▶ [Task objective]: Copying task for the records below: reproduce each one exactly and drop the pictures.

Content starts

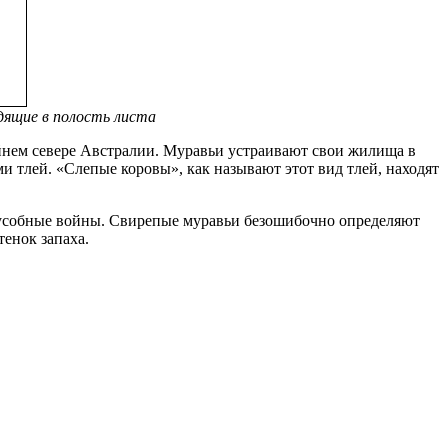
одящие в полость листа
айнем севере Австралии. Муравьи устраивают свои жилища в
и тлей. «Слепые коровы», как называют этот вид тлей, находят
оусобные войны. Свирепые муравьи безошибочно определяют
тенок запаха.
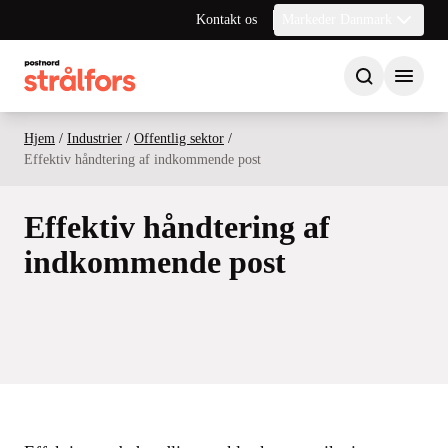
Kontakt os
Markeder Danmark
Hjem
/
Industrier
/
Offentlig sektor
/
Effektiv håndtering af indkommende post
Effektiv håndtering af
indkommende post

Content ends

▶ [Answer area]:
одящие в полость листа
айнем севере Австралии. Муравьи устраивают свои жилища в
и тлей. «Слепые коровы», как называют этот вид тлей, находят
оусобные войны. Свирепые муравьи безошибочно определяют
тенок запаха.
Kontakt os
Markeder Danmark
Hjem
/
Industrier
/
Offentlig sektor
/
Effektiv håndtering af indkommende post
Effektiv håndtering af
indkommende post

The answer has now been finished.